Review: Steel Magnolias
LOUISE RIPLEY-DUGGAN: ‘Go and see it if you’re up for a bit of a girly time – you know, laughing, crying that sort of thing – and you have two hours to kill. ‘
Tuesday 27th-Saturday 1st May, 7.45 at the ADC. £6-9.
Directed by Ben Kavanagh.
Let me begin by warning you all that if fake accents really get on your tits, this show is definitely not for you; the Louisiana drawls tend to take on a peculiar Yorkshire twang at times, guaranteed to provoke some severe jaw grinding from the less tolerant of us. That aside, there are some excellent performances worth seeing, accents and all.
The premise of Steel Magnolias is that of a group of six women and their relationships with one another. If you are wondering how on earth this qualifies as a ‘premise’, I don’t blame you. The script doesn’t give the actresses much to go on in terms of plot, and to make it work their relationships have to be unshakably believable, and their own characters entertaining enough to make you give a shit, and sit through two hours of pretty much nothing. Thankfully, the cast did this brilliantly for the most part.
The mother-daughter relationship between Pheobe Haines as the mother M’Lynn Eatenton and Charlotte Reid as her daughter Shelby was moving from the very start. They also managed to stand out as individual developing characters. Them, and, of course, the hilarious Liane Grant as ‘Ouiser’ Boudreaux, who managed to be entertaining and vulnerable at the same time. Her subtle performance brightened up what would otherwise have been, in places, plain boring.
The play was described to me as an ‘oestrogen fest’, so I can’t help but wonder, at the risk of being sexist (what’s life without a few risks) who came up with the idea of having a man direct it. Don’t get me wrong – Ben Kavanagh has done a remarkable job of almost shaping a script based around female bonding into a coherent piece of theatre. But the fact is that I came out of this show with no more love for woman-kind than I had before. (And don’t assume that I am one of those girls who doesn’t like other girls).
I can’t help but feel that this could be down to the well known fact – Blokes. Don’t. Get us. The six actresses he was given to work with were almost all more than competent – Jessica Labhart, Alice Wainwright and Hannah Blaikie all gave perfectly watchable performances, and yet he fell just short of the mark in conveying the true spirit of the piece.

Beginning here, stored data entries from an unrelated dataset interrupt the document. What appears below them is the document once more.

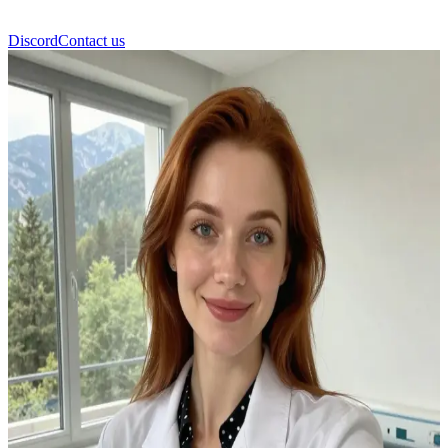
Discord
Contact us
维多利亚·曼努埃尔·科达里达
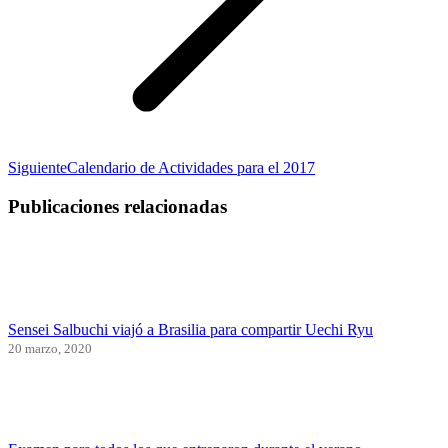
Publicación
Siguiente
Calendario de Actividades para el 2017
siguiente:
Publicaciones relacionadas
Sensei Salbuchi viajó a Brasilia para compartir Uechi Ryu
20 marzo, 2020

Overall, this production comes precariously close to falling on its face. Go and see it if you’re up for a bit of a girly time – you know, laughing, crying that sort of thing – and you have two hours to kill. It definitely has the potential to come together given a few more performances and a fuller house than the first night saw. However if my intuition is wrong and what I saw tonight is what you’ll get, you’re better off watching the movie for an actual ‘oestrogen fest’ worth crying over.